Hidrelétricas na Amazônia podem prejudicar ecossistema

Folhapress

REINALDO JOSÉ LOPES
SÃO PAULO, SP (FOLHAPRESS) – Se forem em frente os atuais planos de construir centenas de hidrelétricas na Amazônia nas próximas décadas, o efeito dominó sobre a bacia amazônica será imenso: menos nutrientes para peixes e floresta, litoral menos produtivo e possíveis alterações climáticas que alcançariam até a América do Norte.
O prognóstico negativo vem da primeira análise integrada do impacto das usinas no maior rio do mundo, conduzida por uma equipe internacional de pesquisadores e publicada na revista “Nature”.
O grupo formulou um índice de vulnerabilidade dos rios amazônicos diante das obras atuais e futuras e concluiu que dois importantes afluentes que atravessam o território brasileiro, o Madeira e o Tapajós, estão entre os que mais sofrerão (e, aliás, já estão sofrendo) com as hidrelétricas.

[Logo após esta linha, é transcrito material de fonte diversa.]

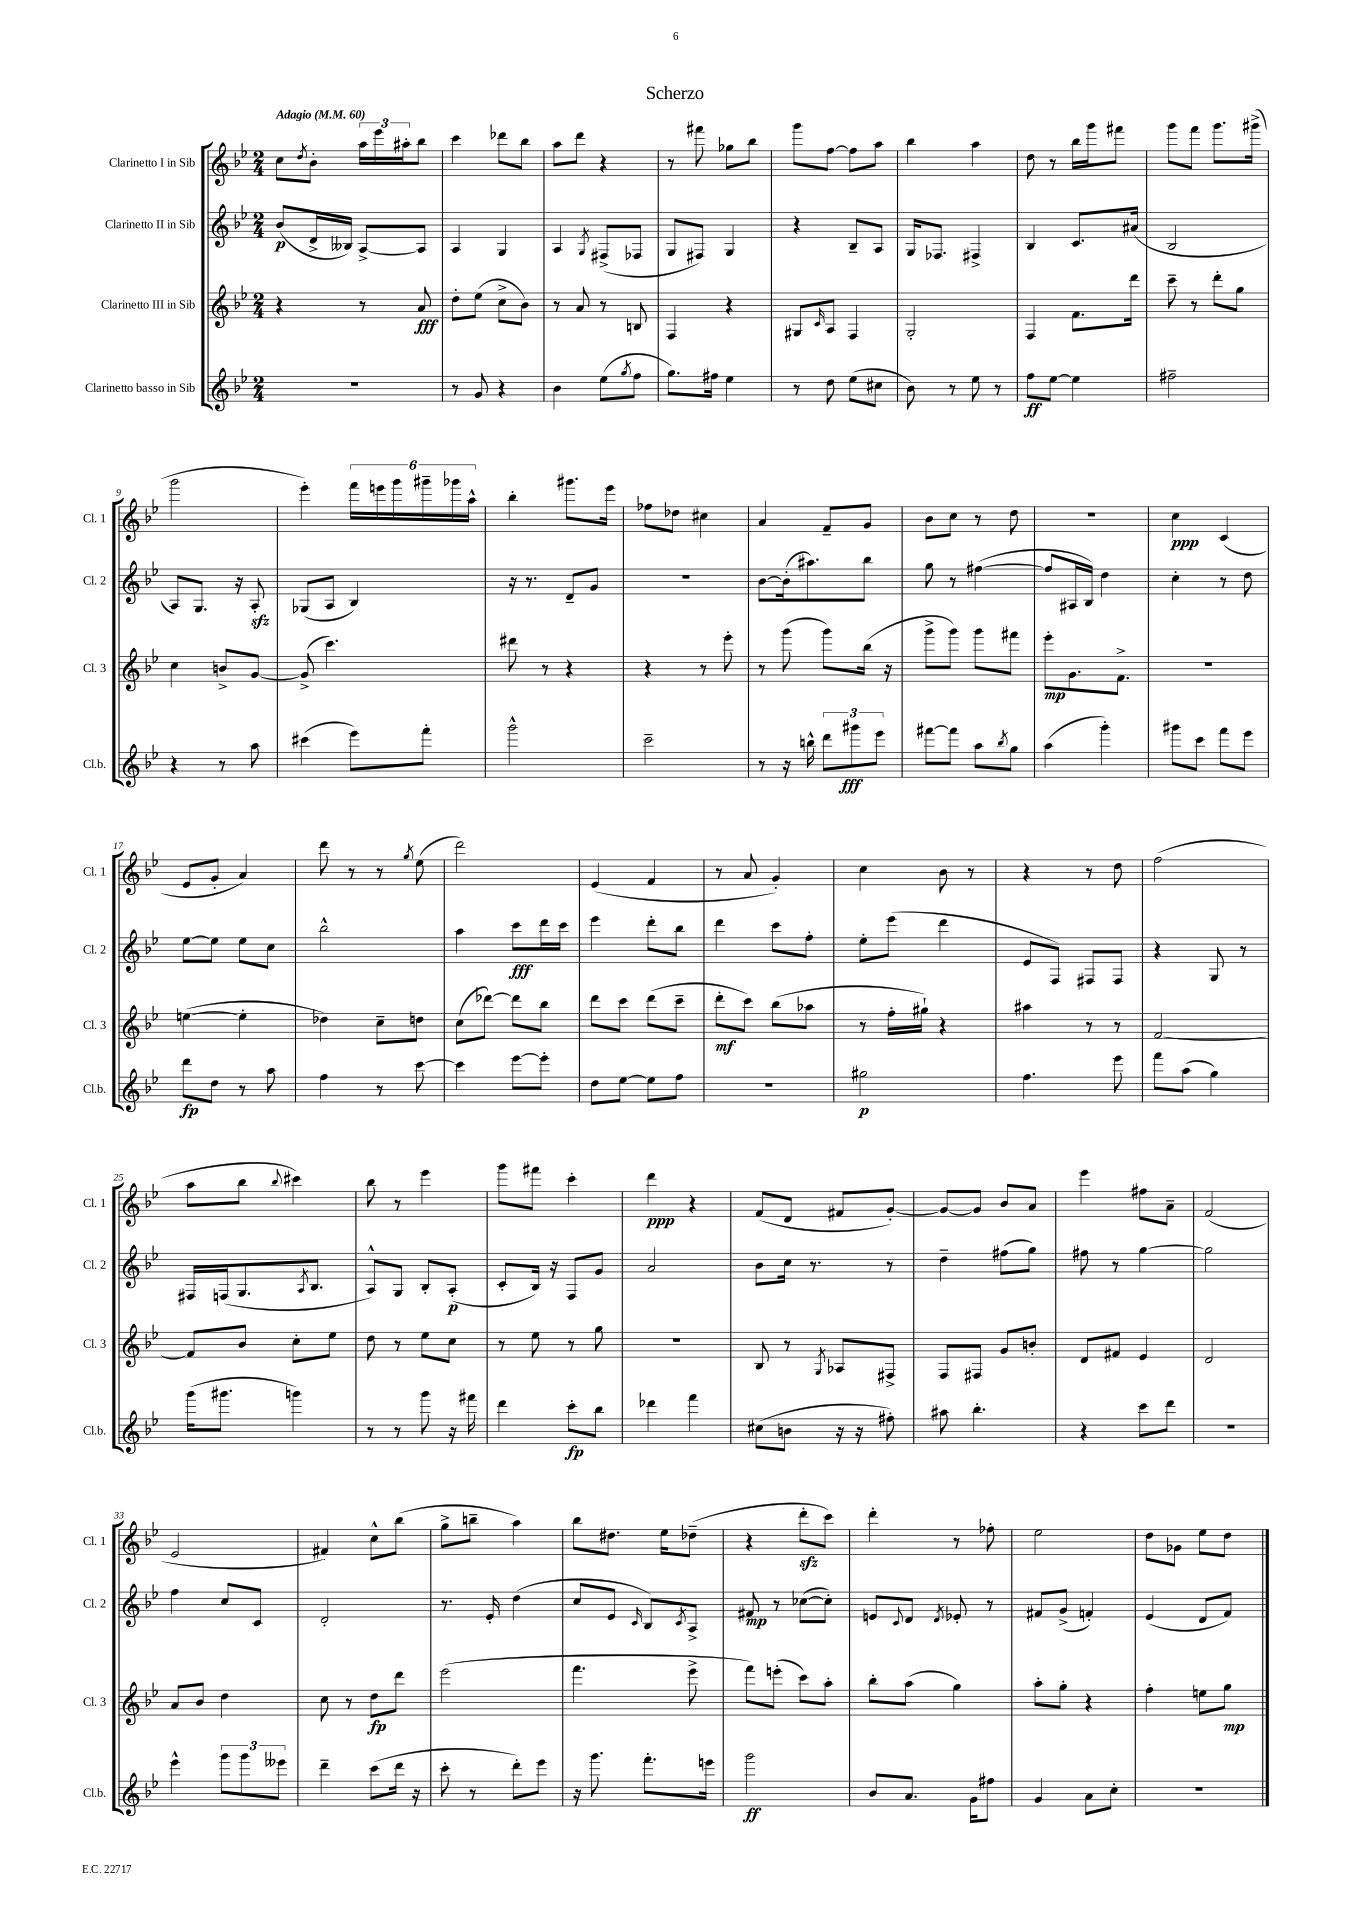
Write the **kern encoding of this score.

**kern	**kern	**kern	**kern
*staff4	*staff3	*staff2	*staff1
*clefG2	*clefG2	*clefG2	*clefG2
*k[b-e-]	*k[b-e-]	*k[b-e-]	*k[b-e-]
*M2/4	*M2/4	*M2/4	*M2/4
*MM60	*MM60	*MM60	*MM60
2r	4r	(8b-	8cc
.	.	.	8qdd
.	.	16d^	8b-'
.	.	16B--)	.
.	8r	[8A^	24aa
.	.	.	24eee-
.	.	.	24aa#'
.	8a	8A]	8bb-
=	=	=	=
8r	8dd'	4A	4ccc
8g	(8ee-	.	.
4r	8cc^	4G	8ddd-
.	8b-)	.	8bb-
=	=	=	=
4b-	8r	4A	8aa
.	8a	.	8ddd
.	.	8qG	.
(8ee-	8r	(8F#^	4r
8qgg	.	.	.
8ff	8B	8F-	.
=	=	=	=
8.gg)	4F	8G	8r
.	.	8F#)	8fff#
16ff#	.	.	.
4ee-	4r	4G	8gg-
.	.	.	8bb-
=	=	=	=
8r	8G#	4r	8ggg
.	16qqc	.	.
8dd	8A	.	[8ff
(8ee-	4F	8B-~	8ff]
8cc#	.	8A	8aa
=	=	=	=
8b-)	2G'	16G	4bb-
.	.	8.F-	.
8r	.	.	.
8ee-	.	4F#^	4aa
8r	.	.	.
=	=	=	=
8ff	4F	4B-	8dd
[8ee-	.	.	8r
4ee-]	8.f	8.c	16bb-
.	.	.	16ggg
.	.	.	8fff#
.	16ddd	(16a#	.
=	=	=	=
2ff#~	8ccc~	2B-	8ggg
.	8r	.	8fff
.	8ddd'	.	8.ggg
.	8gg	.	.
.	.	.	(16ggg#^
=	=	=	=
4r	4cc	8A)	2ggg
.	.	8.G	.
8r	8b^	.	.
.	.	16r	.
8aa	[8g	8A'	.
=	=	=	=
(4ccc#	(8g^]	(8G-	4eee-')
.	4.ccc)	8A	.
8eee-)	.	4B-)	24fff
.	.	.	24eee
.	.	.	24ggg
8fff'	.	.	24ggg#~
.	.	.	24ggg-
.	.	.	24aa^^
=	=	=	=
2ggg^^	8ddd#	16r	4bb-'
.	.	8.r	.
.	8r	.	.
.	4r	8d~	8.ggg#
.	.	8g	.
.	.	.	16eee-
=	=	=	=
2ccc~	4r	2r	8ff-
.	.	.	8dd-
.	8r	.	4cc#
.	8eee-'	.	.
=	=	=	=
8r	8r	[8b-	4a
16r	(8ggg	(16b-']	.
16bb^^	.	8.aa#)	.
12ddd	8ggg)	.	8f~
12ggg#	.	.	.
.	(16bb-	8bb-	8g
12eee-	.	.	.
.	16r	.	.
=	=	=	=
[8fff#	8ggg^	8gg	8b-
8fff#]	8ggg)	8r	8cc
8aa	8ggg	([4ff#	8r
8qbb-	.	.	.
8gg	8fff#	.	8dd
=	=	=	=
(4aa	8eee-'	8ff#]	2r
.	8.g	16A#	.
.	.	16B-)	.
4ggg')	.	4dd	.
.	8.f^	.	.
=	=	=	=
8ggg#	2r	4cc'	4cc
8ccc	.	.	.
8fff	.	8r	(4c
8eee-	.	8dd	.
=	=	=	=
8ddd	([4ee	[8ee-	8e-
8dd	.	8ee-]	8g'
8r	4ee']	8ee-	4a)
8aa	.	8cc	.
=	=	=	=
4ff	4dd-)	2bb-^^	8ddd
.	.	.	8r
8r	8cc~	.	8r
.	.	.	8qgg
[8ccc	8dd	.	(8ee-
=	=	=	=
4ccc]	(8cc	4aa	2ddd)
.	[8ddd-)	.	.
[8eee-	8ddd-]	8ccc	.
8eee-']	8bb-	16ddd	.
.	.	16ccc	.
=	=	=	=
8dd	8ddd	4eee-	(4e-
[8ee-	8ccc	.	.
8ee-]	(8ddd	8ddd'	4f
8ff	8ccc~	8bb-	.
=	=	=	=
2r	8ddd'	4ddd	8r
.	8ccc)	.	8a
.	(8bb-	8ccc	4g')
.	8aa-	8ff'	.
=	=	=	=
2gg#	8r	8ee-'	4cc
.	16ff'	(8eee-	.
.	16gg#`)	.	.
.	4r	4ddd	8b-
.	.	.	8r
=	=	=	=
4.ff	4aa#	8e-	4r
.	.	8F)	.
.	8r	8F#	8r
8eee-	8r	8F#	8dd
=	=	=	=
8fff	[2f	4r	(2ff
(8aa	.	.	.
4gg)	.	8G	.
.	.	8r	.
=	=	=	=
(16ggg	8f]	16F#	8aa
8.ggg#	.	(16F	.
.	8b-	8.G	8bb-
.	.	.	8qqbb-
4ggg)	8cc'	.	4ccc#)
.	.	8qA	.
.	.	8.B-	.
.	8ee-	.	.
=	=	=	=
8r	8dd	8A^^)	8bb-
8r	8r	8G	8r
8ggg	8ee-	8B-'	4eee-
16r	8cc	(8A'	.
16fff#	.	.	.
=	=	=	=
4ddd	8r	8c'	8ggg
.	8ee-	16B-)	8fff#
.	.	16r	.
8ccc'	8r	8F	4ccc'
8bb-	8gg	8g	.
=	=	=	=
4ddd-	2r	2a	4ddd
4fff	.	.	4r
=	=	=	=
(8cc#	8B-	8b-	(8f
8b	8r	16cc	8d
.	.	8.r	.
.	8qG	.	.
16r	8A-	.	8f#
16r	.	.	.
8ff#')	8F#^	8r	[8g')
=	=	=	=
8aa#	8F	4dd~	8g_
4.bb-'	8F#	.	8g]
.	8g	(8ff#	8b-
.	8b'	8gg)	8a
=	=	=	=
4r	8d	8ff#	4eee-
.	8f#	8r	.
8ccc	4e-	[4gg	8ff#
8ddd	.	.	8a~
=	=	=	=
2r	2d	2gg]	(2f
=	=	=	=
4eee-^^	8a	4ff	2e-
.	8b-	.	.
12ggg	4dd	8cc	.
12ggg	.	.	.
.	.	8c	.
12eee--	.	.	.
=	=	=	=
4ddd~	8cc	2d'	4f#)
.	8r	.	.
(8ccc	8dd	.	8cc^^
16ddd	8ddd	.	(8bb-
16r	.	.	.
=	=	=	=
8ccc'	(2eee-	8.r	8gg^
8r	.	.	8bb~
.	.	16e-'	.
8ddd')	.	(4dd	4aa)
8eee-	.	.	.
=	=	=	=
16r	4.fff	8cc	8bb-
8.ggg	.	.	.
.	.	8e-	8.dd#
.	.	16qqc	.
8.fff'	.	8B-)	.
.	.	.	16ee-
.	.	8qc	.
.	8eee-^	8A^	(8dd-~
16eee	.	.	.
=	=	=	=
2ggg	8fff)	8f#	4r
.	(8eee'	8r	.
.	8ccc)	([8cc-	8ddd'
.	8aa'	8cc-'])	8ccc)
=	=	=	=
8b-	8bb-'	8e	4ddd'
.	.	8qqc	.
8.a	(8aa	8d	.
.	.	8qd	.
.	4gg)	8e-'	8r
16g	.	.	.
8ff#	.	8r	8ff-'
=	=	=	=
4g	8aa'	8f#	2ee-
.	8gg'	(8g^	.
8a	4r	4f')	.
8cc'	.	.	.
=	=	=	=
2r	4ff'	(4e-	8dd
.	.	.	8g-
.	8ee	8d	8ee-
.	8gg	8f)	8dd
==	==	==	==
*-	*-	*-	*-
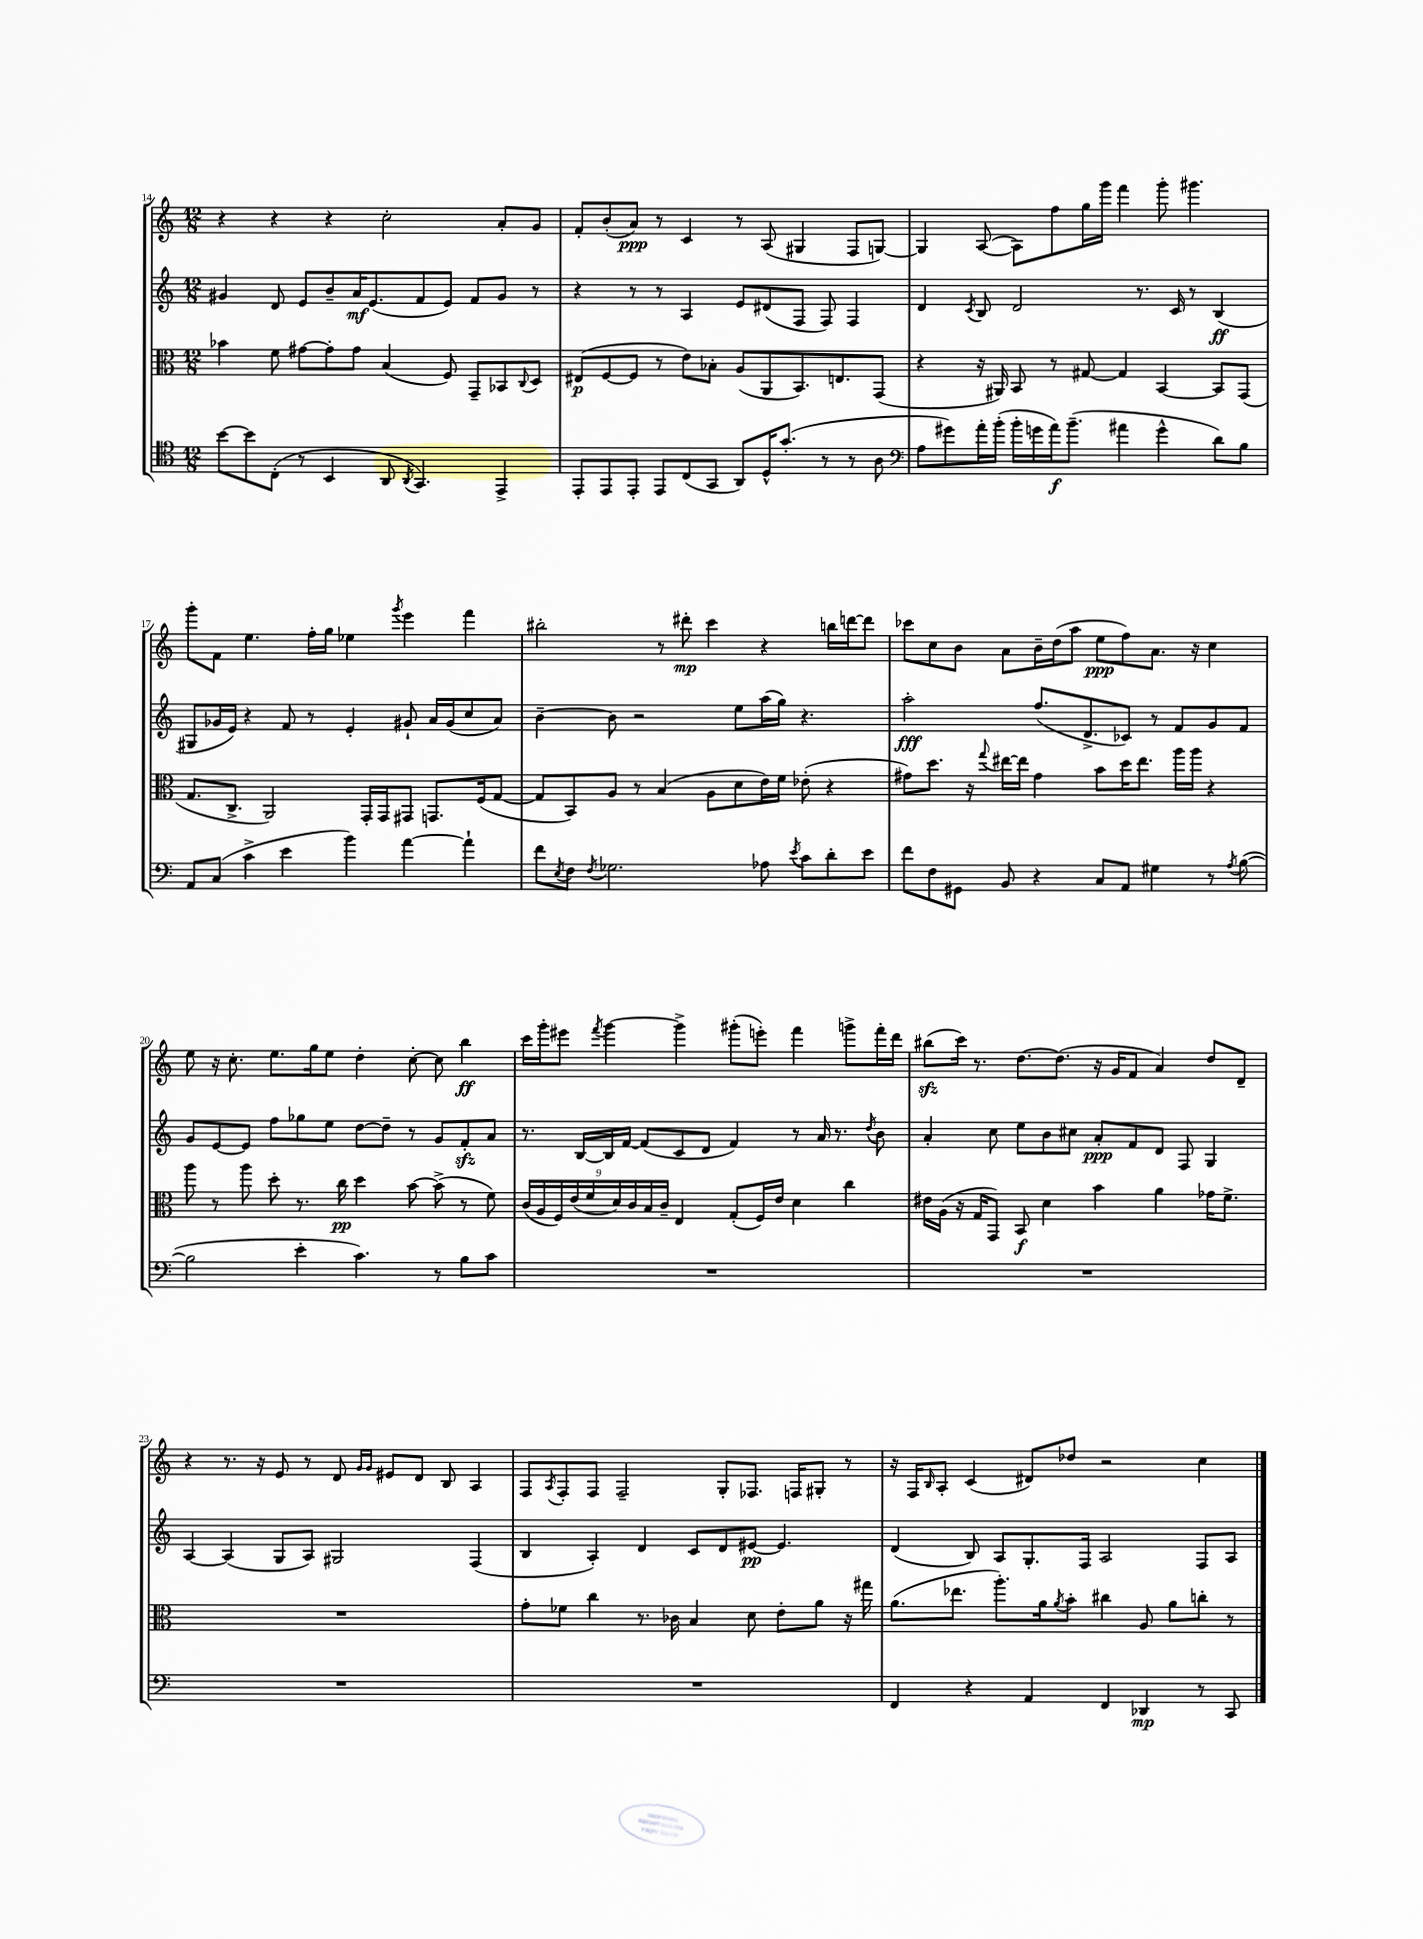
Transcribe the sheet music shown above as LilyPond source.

<<
\new StaffGroup <<
\new Staff = "s0" {
    \clef treble \key c \major \numericTimeSignature \time 12/8
    r4 r4 r4 c''2-. a'8-. g'8 |
    f'8-. b'8-.( a'8\ppp) r8 c'4 r8 a8( gis4 f8 g8~) |
    g4 a8~( a8) f''8 g''16 g'''16 f'''4 g'''8-. gis'''4. |
    g'''8-. f'8 e''4. f''16-. g''16 ees''4 \acciaccatura { g'''8 } e'''4 f'''4 |
    bis''2-. r8 dis'''8-.\mp c'''4 r4 b''16 d'''16~ d'''8 |
    ces'''8 c''8 b'8 a'8 b'16-- d''16( a''8 e''8\ppp f''8) a'8. r16 c''4 |
    e''8 r16 c''8.-. e''8. g''16 e''8 d''4-. c''8~-. c''8 b''4\ff |
    c'''16 g'''16-. eis'''8 \acciaccatura { f'''8 } g'''4~ g'''4-> gis'''8-.( e'''8-.) f'''4 g'''8-> f'''16-. d'''16 |
    bis''8\sfz( c'''16) r8. d''8.~ d''8.( r16 g'16 f'8 a'4) d''8 d'8-- |
    r4 r8. r16 e'8 r8 d'8 \grace { g'16 g'16 } eis'8 d'8 b8 a4 |
    f8 \acciaccatura { a8 } f8-. f8 f2-- g8-. fes8. f16 gis8-. r8 |
    r16 f16 \grace { b16 } a8-. c'4( dis'8) des''8 r2 c''4 \bar "|." |
}
\new Staff = "s1" {
    \clef treble \key c \major \numericTimeSignature \time 12/8
    gis'4 d'8 e'8 b'8-- a'16\mf e'8.( f'8 e'8) f'8 gis'8 r8 |
    r4 r8 r8 a4 e'8 dis'8( f8 f8) f4 |
    d'4 \acciaccatura { c'8 } b8 d'2 r8. c'16 r8 b4\ff( |
    gis8 ges'16 e'16) r4 f'8 r8 e'4-. gis'8-! a'16 gis'16( c''8 a'8) |
    b'4~-- b'8 r2 e''8 a''16( g''16) r4. |
    a''2-.\fff f''8.( d'8.-> ces'8) r8 f'8 g'8 f'8 |
    g'8 e'8~ e'8 f''8 ges''8 e''8 d''8~ d''8-- r8 g'8 f'8-.\sfz a'8 |
    r8. b16~ b16 f'16~ f'8( c'8 d'8 f'4) r8 a'16 r8. \acciaccatura { d''8 } b'8 |
    a'4-. c''8 e''8 b'8 cis''8 a'8-.\ppp f'8 d'8 f8 g4 |
    a4~ a4( g8 a8) gis2 f4( |
    b4 a4-.) d'4 c'8 d'8 eis'8~\pp eis'4. |
    d'4( b8) a8 g8.-. f16 a2 f8 a8 \bar "|." |
}
\new Staff = "s2" {
    \clef alto \key c \major \numericTimeSignature \time 12/8
    bes'4 f'8 gis'8~ gis'8-. gis'8 b4( f8) g,8-- bes,8 \appoggiatura { c8 } d8 |
    eis8\p( f8~ f8 r8 e'8) bes8-. a8( a,8 b,8.) e8. g,8( |
    r4 r16 ais,16) b,8 r8 gis8~ gis4 b,4~ b,8 g,8( |
    g8. c8.-> a,2) g,16-. g,16 gis,8 g,8. f16( g8~ |
    g8 b,8) a8 r8 b4( a8 d'8 e'16) f'16 ees'8-.( r4 |
    gis'8) d''8. r16 \appoggiatura { g''8 } eis''16~ eis''16 gis'4 b'8 d''16 eis''8. a''16 a''16 r4 |
    a''8 r8 a''8 d''8-. r8. c''16\pp d''4 b'8~ b'8->( r8 f'8) |
    \tuplet 9/8 { c'16( a16 f16) e'16( f'16 d'16) c'16 b16 c'16-- } e4 g8-.( f16) e'16 d'4 c''4 |
    eis'16 a16( r16 g16 g,8) b,8\f d'4 b'4 a'4 ges'16 f'8.-> |
    R1. |
    g'8-. fes'8 c''4 r8. ces'16 b4 d'8 e'8-. a'8 r16 gis''16 |
    a'8.( ees''8. a''8.-.) a'16 \acciaccatura { a'8 } b'8-. cis''4 a8 a'8 c''8-. r8 \bar "|." |
}
\new Staff = "s3" {
    \clef tenor \key c \major \numericTimeSignature \time 12/8
    b'8~ b'8 c8-.( r8 b,4 a,8 \acciaccatura { a,8 } g,4.) e,4-> |
    e,8-. e,8 e,8-. e,8 c8( g,8 a,8) d16-^ g'8.-.( r8 r8 a8 |
    \clef bass a8 gis'8) a'16-. b'16-.( b'16-. g'16 a'16\f) b'8.--( ais'4 g'4-^ d'8) b8 |
    a,8 c8( c'4-> e'4 b'4) a'4~ a'4-! |
    f'8 \acciaccatura { e8 } f8 \acciaccatura { f8 } ges2. aes8 \acciaccatura { e'8 } c'8 d'8-. e'8 |
    f'8 f8 gis,8 b,8 r4 c8 a,8 gis4 r8 \acciaccatura { a8 } b8~( |
    b2 e'4-. c'4.) r8 b8 c'8 |
    R1. |
    R1. |
    R1. |
    R1. |
    f,4 r4 a,4 f,4 des,4\mp r8 c,8 \bar "|." |
}
>>
>>
\layout { \context { \Score currentBarNumber = #14 } }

Para o coordenador do estudo, o geólogo argentino Edgardo Latrubesse, da Universidade do Texas, não se trata de impedir a geração de energia na região, mas de levar em conta os impactos e pensar em modelos alternativos.
“O plano de energia tem de ser um componente a mais do manejo integrado da bacia, não algo imposto de cima, que obriga todo mundo a correr atrás dos problemas gerados por essa imposição”, diz Latrubesse.
A medida criada pelos pesquisadores, Devi (“índice de vulnerabilidade ambiental a represas”, na sigla em inglês), leva em conta fatores como a fragilidade de cada rio em relação a mudanças no uso do solo em seu entorno (desmatamento, por exemplo), a quantidade de sedimentos normalmente carregados por certo rio e a proporção do curso do rio a ser afetada por uma nova usina.
A área do Madeira é classificada como a mais vulnerável não só pela construção de duas hidrelétricas de grande porte (as de Santo Antônio e Jirau, em Rondônia) nos últimos anos, mas também pelos projetos de usinas antes de o rio chegar ao Brasil, do lado da Bolívia, rumo aos Andes.
É algo importante porque a bacia do Madeira recebe as águas ricas em sedimentos e nutrientes vindas do território andino e as passa adiante. As grandes usinas, porém, retêm esses sedimentos -observações de satélite analisadas pela equipe mostram, por exemplo, que a construção de Santo Antônio e de Jirau diminuiu em 20% a concentração de sedimentos suspensos no Madeira. O efeito deverá ser maior com a multiplicação de usinas rio acima.
No caso do rio Tapajós, o principal temor está ligado ao grande número de empreendimentos hidrelétricos (90 planejados mais 28 já em funcionamento), bem como a fatores como a falta de áreas protegidas nas margens.
Podem acontecer efeitos negativos nos maiores manguezais ainda intactos na América do Sul, que ficam justamente na costa amazônica. “Além disso, há estudos indicando que a pluma de sedimentos trazidos pelo Amazonas regula a temperatura de superfície do oceano na região e, com isso, influencia as chuvas no Caribe, na América Central e no sul dos EUA. O problema é global”, resume o geólogo.
Os pesquisadores propõem que só uma gestão integrada e transnacional dos rios amazônicos será capaz de evitar o mau uso desses recursos. Para isso, o órgão ideal seria a Organização do Tratado de Cooperação Amazônica, que já reúne os países cujo território integra o bioma.